** Start of PROVIDED MATERIAL **

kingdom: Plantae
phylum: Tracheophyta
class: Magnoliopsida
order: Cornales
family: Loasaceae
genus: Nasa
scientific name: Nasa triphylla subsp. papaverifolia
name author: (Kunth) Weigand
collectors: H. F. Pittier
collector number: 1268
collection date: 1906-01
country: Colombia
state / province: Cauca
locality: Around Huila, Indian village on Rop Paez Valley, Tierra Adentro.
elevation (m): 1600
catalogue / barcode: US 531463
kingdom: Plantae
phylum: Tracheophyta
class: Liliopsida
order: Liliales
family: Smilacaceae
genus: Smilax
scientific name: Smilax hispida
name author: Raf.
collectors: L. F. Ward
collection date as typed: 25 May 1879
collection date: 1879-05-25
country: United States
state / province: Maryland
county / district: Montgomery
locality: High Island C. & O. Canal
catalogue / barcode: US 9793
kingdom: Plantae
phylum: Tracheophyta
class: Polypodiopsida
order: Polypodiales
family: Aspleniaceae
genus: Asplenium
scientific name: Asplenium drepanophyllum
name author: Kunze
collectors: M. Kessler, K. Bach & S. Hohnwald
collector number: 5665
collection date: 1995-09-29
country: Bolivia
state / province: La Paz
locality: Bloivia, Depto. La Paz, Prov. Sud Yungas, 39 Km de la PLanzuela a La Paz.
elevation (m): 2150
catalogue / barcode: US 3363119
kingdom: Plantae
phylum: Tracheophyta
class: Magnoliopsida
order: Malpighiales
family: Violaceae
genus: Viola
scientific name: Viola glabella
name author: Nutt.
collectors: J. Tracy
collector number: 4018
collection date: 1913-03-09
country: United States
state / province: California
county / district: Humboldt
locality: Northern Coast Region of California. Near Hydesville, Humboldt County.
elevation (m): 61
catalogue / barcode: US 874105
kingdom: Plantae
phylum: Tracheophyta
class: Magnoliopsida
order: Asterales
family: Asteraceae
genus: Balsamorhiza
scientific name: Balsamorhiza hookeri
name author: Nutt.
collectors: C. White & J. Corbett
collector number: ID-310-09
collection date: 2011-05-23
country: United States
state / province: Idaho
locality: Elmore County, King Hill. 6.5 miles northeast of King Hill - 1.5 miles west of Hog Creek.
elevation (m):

** End of PROVIDED MATERIAL **

### EXERCISE GOAL
Turn the records above into a JSON list of strings, with one string for each line and any blank lines left out.

### SOLUTION BELOW
[
  "kingdom: Plantae",
  "phylum: Tracheophyta",
  "class: Magnoliopsida",
  "order: Cornales",
  "family: Loasaceae",
  "genus: Nasa",
  "scientific name: Nasa triphylla subsp. papaverifolia",
  "name author: (Kunth) Weigand",
  "collectors: H. F. Pittier",
  "collector number: 1268",
  "collection date: 1906-01",
  "country: Colombia",
  "state / province: Cauca",
  "locality: Around Huila, Indian village on Rop Paez Valley, Tierra Adentro.",
  "elevation (m): 1600",
  "catalogue / barcode: US 531463",
  "kingdom: Plantae",
  "phylum: Tracheophyta",
  "class: Liliopsida",
  "order: Liliales",
  "family: Smilacaceae",
  "genus: Smilax",
  "scientific name: Smilax hispida",
  "name author: Raf.",
  "collectors: L. F. Ward",
  "collection date as typed: 25 May 1879",
  "collection date: 1879-05-25",
  "country: United States",
  "state / province: Maryland",
  "county / district: Montgomery",
  "locality: High Island C. & O. Canal",
  "catalogue / barcode: US 9793",
  "kingdom: Plantae",
  "phylum: Tracheophyta",
  "class: Polypodiopsida",
  "order: Polypodiales",
  "family: Aspleniaceae",
  "genus: Asplenium",
  "scientific name: Asplenium drepanophyllum",
  "name author: Kunze",
  "collectors: M. Kessler, K. Bach & S. Hohnwald",
  "collector number: 5665",
  "collection date: 1995-09-29",
  "country: Bolivia",
  "state / province: La Paz",
  "locality: Bloivia, Depto. La Paz, Prov. Sud Yungas, 39 Km de la PLanzuela a La Paz.",
  "elevation (m): 2150",
  "catalogue / barcode: US 3363119",
  "kingdom: Plantae",
  "phylum: Tracheophyta",
  "class: Magnoliopsida",
  "order: Malpighiales",
  "family: Violaceae",
  "genus: Viola",
  "scientific name: Viola glabella",
  "name author: Nutt.",
  "collectors: J. Tracy",
  "collector number: 4018",
  "collection date: 1913-03-09",
  "country: United States",
  "state / province: California",
  "county / district: Humboldt",
  "locality: Northern Coast Region of California. Near Hydesville, Humboldt County.",
  "elevation (m): 61",
  "catalogue / barcode: US 874105",
  "kingdom: Plantae",
  "phylum: Tracheophyta",
  "class: Magnoliopsida",
  "order: Asterales",
  "family: Asteraceae",
  "genus: Balsamorhiza",
  "scientific name: Balsamorhiza hookeri",
  "name author: Nutt.",
  "collectors: C. White & J. Corbett",
  "collector number: ID-310-09",
  "collection date: 2011-05-23",
  "country: United States",
  "state / province: Idaho",
  "locality: Elmore County, King Hill. 6.5 miles northeast of King Hill - 1.5 miles west of Hog Creek.",
  "elevation (m):"
]